- _The problem_: Which lines in the records below contain the word "name"? Copy each one.

- _Entries shown_:

-.-.-

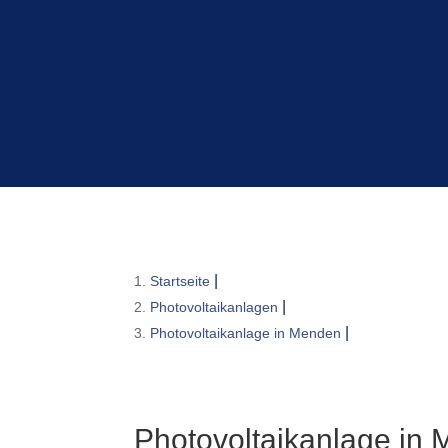
Startseite
Photovoltaikanlagen
Photovoltaikanlage in Menden
Photovoltaikanlage in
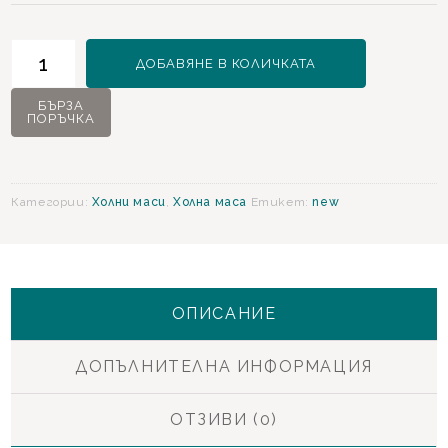
количество
ДОБАВЯНЕ В КОЛИЧКАТА
за
Veronica
БЪРЗА
ПОРЪЧКА
Кръгла
холна
маса
Категории:
Холни маси
,
Холна маса
Етикет:
new
ОПИСАНИЕ
ДОПЪЛНИТЕЛНА ИНФОРМАЦИЯ
ОТЗИВИ (0)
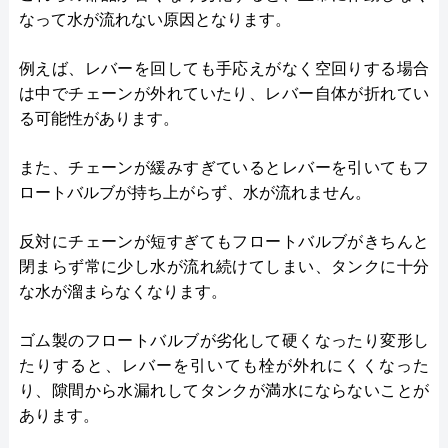
なって水が流れない原因となります。
例えば、レバーを回しても手応えがなく空回りする場合
は中でチェーンが外れていたり、レバー自体が折れてい
る可能性があります。
また、チェーンが緩みすぎているとレバーを引いてもフ
ロートバルブが持ち上がらず、水が流れません。
反対にチェーンが短すぎてもフロートバルブがきちんと
閉まらず常に少し水が流れ続けてしまい、タンクに十分
な水が溜まらなくなります。
ゴム製のフロートバルブが劣化して硬くなったり変形し
たりすると、レバーを引いても栓が外れにくくなった
り、隙間から水漏れしてタンクが満水にならないことが
あります。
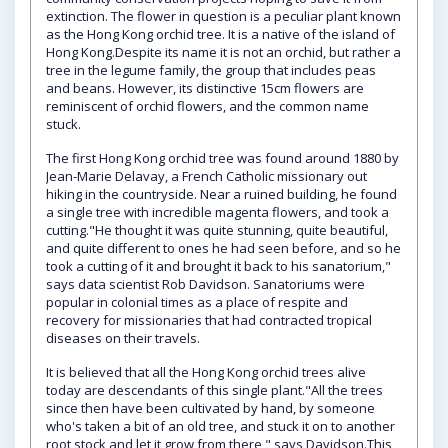
extinction. The flower in question is a peculiar plant known
as the Hong Kong orchid tree. It is a native of the island of
Hong Kong.Despite its name it is not an orchid, but rather a
tree in the legume family, the group that includes peas
and beans. However, its distinctive 15cm flowers are
reminiscent of orchid flowers, and the common name
stuck.
The first Hong Kong orchid tree was found around 1880 by
Jean-Marie Delavay, a French Catholic missionary out
hiking in the countryside. Near a ruined building, he found
a single tree with incredible magenta flowers, and took a
cutting."He thought it was quite stunning, quite beautiful,
and quite different to ones he had seen before, and so he
took a cutting of it and brought it back to his sanatorium,"
says data scientist Rob Davidson. Sanatoriums were
popular in colonial times as a place of respite and
recovery for missionaries that had contracted tropical
diseases on their travels.
It is believed that all the Hong Kong orchid trees alive
today are descendants of this single plant."All the trees
since then have been cultivated by hand, by someone
who's taken a bit of an old tree, and stuck it on to another
root stock and let it grow from there," says Davidson.This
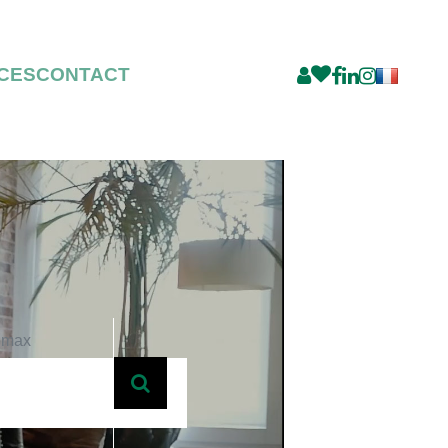
CES
CONTACT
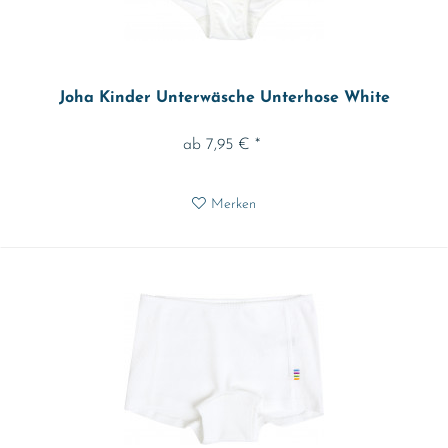
Joha Kinder Unterwäsche Unterhose White
ab 7,95 € *
Merken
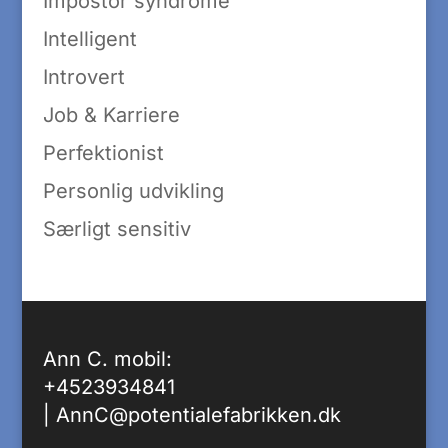
Impostor syndrome
Intelligent
Introvert
Job & Karriere
Perfektionist
Personlig udvikling
Særligt sensitiv
Ann C. mobil:
+4523934841
|
AnnC@potentialefabrikken.dk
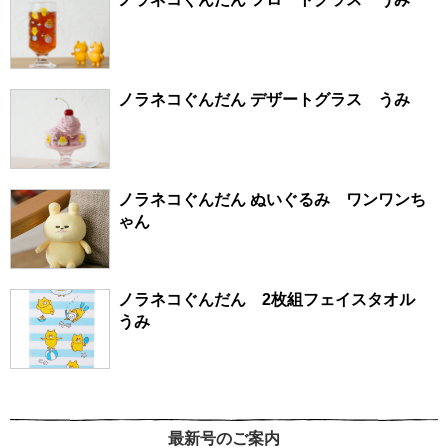
ノラネコぐんだん デザートグラス うみ
ノラネコぐんだん ぬいぐるみ ワンワンち
ゃん
ノラネコぐんだん 2枚組フェイスタオル
うみ
最新号のご案内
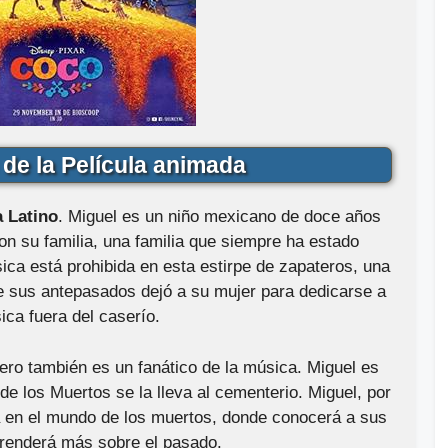
de la Película animada
 Latino
. Miguel es un niño mexicano de doce años
n su familia, una familia que siempre ha estado
ca está prohibida en esta estirpe de zapateros, una
e sus antepasados dejó a su mujer para dedicarse a
ica fuera del caserío.
pero también es un fanático de la música. Miguel es
 de los Muertos se la lleva al cementerio. Miguel, por
 en el mundo de los muertos, donde conocerá a sus
prenderá más sobre el pasado.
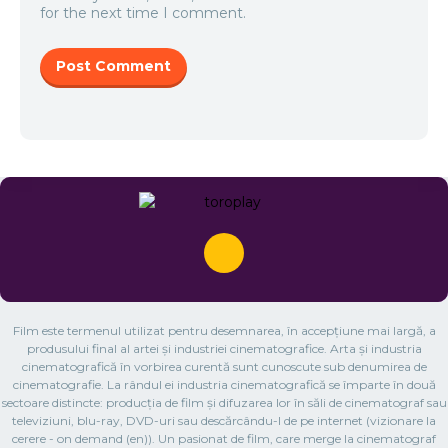
for the next time I comment.
Film este termenul utilizat pentru desemnarea, în accepțiune mai largă, a
produsului final al artei și industriei cinematografice. Arta și industria
cinematografică în vorbirea curentă sunt cunoscute sub denumirea de
cinematografie. La rândul ei industria cinematografică se împarte în două
sectoare distincte: producția de film și difuzarea lor în săli de cinematograf sau
televiziuni, blu-ray, DVD-uri sau descărcându-l de pe internet (vizionare la
cerere - on demand (en)). Un pasionat de film, care merge la cinematograf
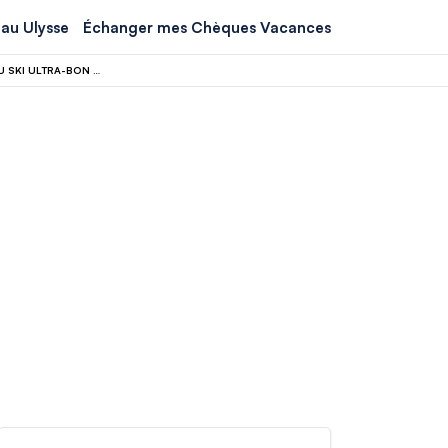
au Ulysse
Échanger mes Chèques Vacances
LE SKI À 25 € LA JOURNÉE EXISTE : DITES ADIEU AUX ALPES, VOICI LE PARADIS DU SKI ULTRA-BON MARCHÉ EN EUROPE !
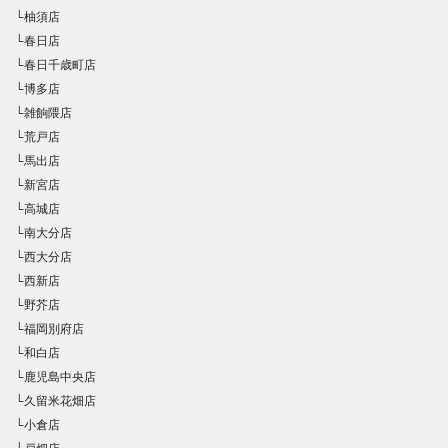
└柚須店
└春日店
└春日千歳町店
└博多店
└雑餉隈店
└荒戸店
└馬出店
└新宮店
└高城店
└南大分店
└西大分店
└西新店
└野芥店
└福岡別府店
└和白店
└鹿児島中央店
└久留米花畑店
└小倉店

-.-.-

- _Result for this exercise_:
Hong Kong.Despite its name it is not an orchid, but rather a
reminiscent of orchid flowers, and the common name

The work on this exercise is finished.